KUALA LUMPUR: Seven individuals, including three enforcement officers and a company director, have been remanded in connection with smuggling activities uncovered in Port Klang, said to have caused tax leakages amounting to RM3.5bil.
It is learnt that the suspects – two women and five men – aged between the 30s and 50s were detained at several locations around Port Klang on Thursday by graft busters in an ongoing operation codenamed “Ops Transit”.
The suspects – three enforcement officers, three company employees and a company director – were brought to a Magistrate’s Court in Putrajaya yesterday for the remand application.
Magistrate Irza Zulaikah Rohanuddin granted a remand for three days until Sunday.
Sources with knowledge of the investigation said the syndicate was believed to have made false declarations in Customs Department forms to avoid tax.
The false declarations were also believed to be their way of avoiding from having to apply for permits, including from the Malaysian Quarantine and Inspection Services (Maqis) and the Energy Commission to import certain goods
“Graft investigators have identified a Singaporean as the syndicate’s mastermind. The individual is said to be currently abroad on a vacation with his family.

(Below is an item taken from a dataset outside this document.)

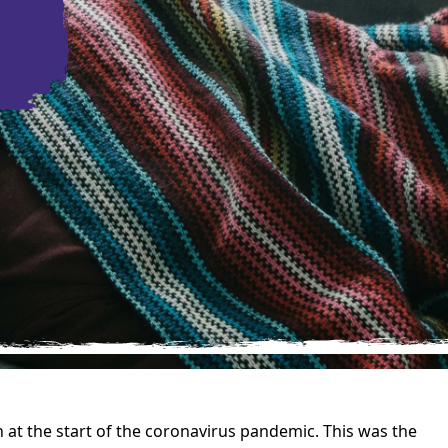
at the start of the coronavirus pandemic. This was the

“The Malaysian Anti-Corruption Commission has frozen nine bank accounts belonging to the company and the individuals detained,” the source said.
Meanwhile, MACC deputy chief commissioner Datuk Seri Ahmad Khusairi Yahaya confirmed the arrests.
He said investigations were carried out under Section 17(b) and 16(a) of the MACC Act 2009.
“We will also investigate the case under the Anti-Money Laundering Act (AMLA) 2001,” he said.
The MACC and the Customs Department had carried out a special operation in Selangor and Kuala Lumpur recently, which saw 19 container lorries detained, suspected of carrying various types of imported goods.
According to sources, initial investigations revealed the syndicate owned more than 10 forwarding companies that were used to smuggle imported goods by submitting false tax declarations.
“The investigation conducted over three months found that the modus operandi involved using various forwarding companies registered under names of individuals unaware of the import and export transactions.
“This was done to deceive the authorities and enable syndicate members to evade any action against them by claiming they had no connection to the said companies,” said a source.
“It is estimated that this syndicate manages about 3,000 containers per month. The estimated tax evasion for the 10 years of operation amounts to RM3.5bil based on a minimum tax of RM7,000 for each container.
“To avoid taxation, the syndicate made false declarations using Customs Form 9 by declaring it as non-taxable items such as wheelchairs and medical supplies,” said the source.
The investigation also revealed that these “flying containers” would enter the Public Licensed Warehouse at North Port for only 10 to 15 minutes to deceive the authorities, with the containers not undergoing proper Customs inspection, and were then distributed throughout the country.